Can RTS be calculated before reaching hospital?

Yes. Paramedics and pre-hospital providers routinely calculate or estimate RTS at the scene using observed GCS, blood pressure, and respiratory rate. Pre-hospital RTS is used to activate trauma alerts and inform receiving hospitals of the patient's condition. However, pre-hospital values may be approximate; the ED team will re-assess and calculate a more precise score after baseline stabilisation.

What if a patient is on mechanical ventilation when RTS is calculated?

If the patient is intubated and sedated, the Glasgow Coma Scale cannot be accurately assessed—it will be reduced or unassessable. RTS is typically calculated pre-intubation or using the last known GCS before sedation. Once a patient is ventilated, RTS becomes less useful for ongoing clinical decisions; physicians rely instead on organ system assessment, imaging, and laboratory markers.

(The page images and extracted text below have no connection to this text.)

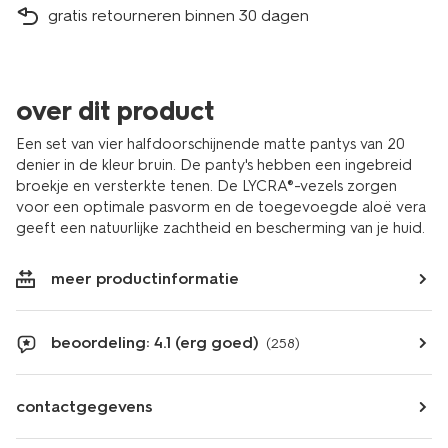
gratis retourneren binnen 30 dagen
over dit product
Een set van vier halfdoorschijnende matte pantys van 20
denier in de kleur bruin. De panty's hebben een ingebreid
broekje en versterkte tenen. De LYCRA®-vezels zorgen
voor een optimale pasvorm en de toegevoegde aloë vera
geeft een natuurlijke zachtheid en bescherming van je huid.
meer productinformatie
beoordeling: 4.1 (erg goed)
(258)
contactgegevens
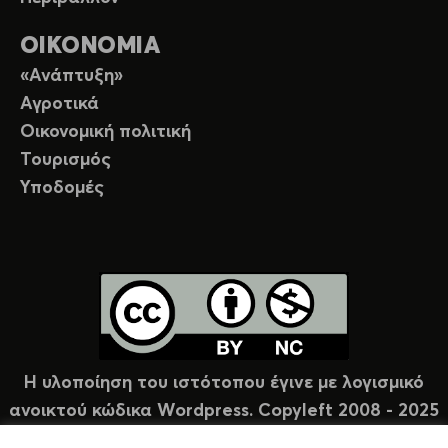
ΟΙΚΟΝΟΜΙΑ
«Ανάπτυξη»
Αγροτικά
Οικονομική πολιτική
Τουρισμός
Υποδομές
Η υλοποίηση του ιστότοπου έγινε με λογισμικό
ανοικτού κώδικα Wordpress. Copyleft 2008 - 2025
υπό άδεια Creative Commons (CC-BY-NC).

Does RTS apply to children?

RTS was developed and validated primarily in adult trauma populations. Children have age-adjusted vital signs, and their Glasgow Coma Scale interpretation differs slightly. Most paediatric trauma centres use modified scoring systems or age-specific thresholds. RTS should not be used in isolation for paediatric triage; age-appropriate trauma scales and clinical judgment are essential.

How reliable is the survival probability linked to RTS?

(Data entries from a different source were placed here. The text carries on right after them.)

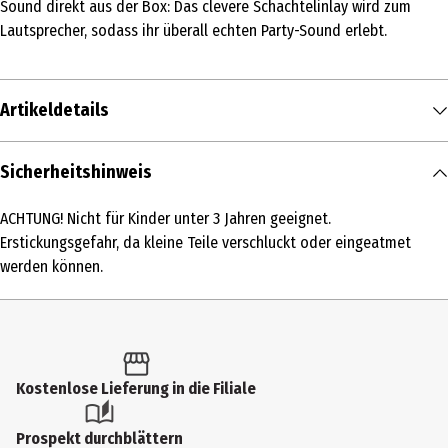
Sound direkt aus der Box: Das clevere Schachtelinlay wird zum
Lautsprecher, sodass ihr überall echten Party-Sound erlebt.
Artikeldetails
Inhalt
Sicherheitshinweis
1 Stk.
ACHTUNG! Nicht für Kinder unter 3 Jahren geeignet.
Produkttyp
Erstickungsgefahr, da kleine Teile verschluckt oder eingeatmet
Psychologie und Konversation
werden können.
Altersempfehlung ab
16 Jahre
Artikelnummer des Herstellers
Kostenlose Lieferung in die Filiale
687489
Hersteller
Prospekt durchblättern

Survival probabilities associated with each RTS value come from large databases and are broadly applicable, but individual outcomes vary by patient age, comorbidities, injury pattern, and time to definitive care. A 65-year-old with an RTS of 5 has a lower overall survival probability than a 25-year-old with the same score. RTS provides a population-level estimate, not a guarantee for any individual patient.

Why does Glasgow Coma Scale carry the highest coefficient in the RTS formula?

The GCS coefficient (0.9368) is larger than blood pressure (0.7326) or respiratory rate (0.2908) because consciousness level is a potent predictor of mortality in trauma. Severe brain injury or shock-induced reduced consciousness carries high mortality independent of other factors. This weighting reflects decades of outcome data showing that neurological status is the strongest prognosticator among the three variables.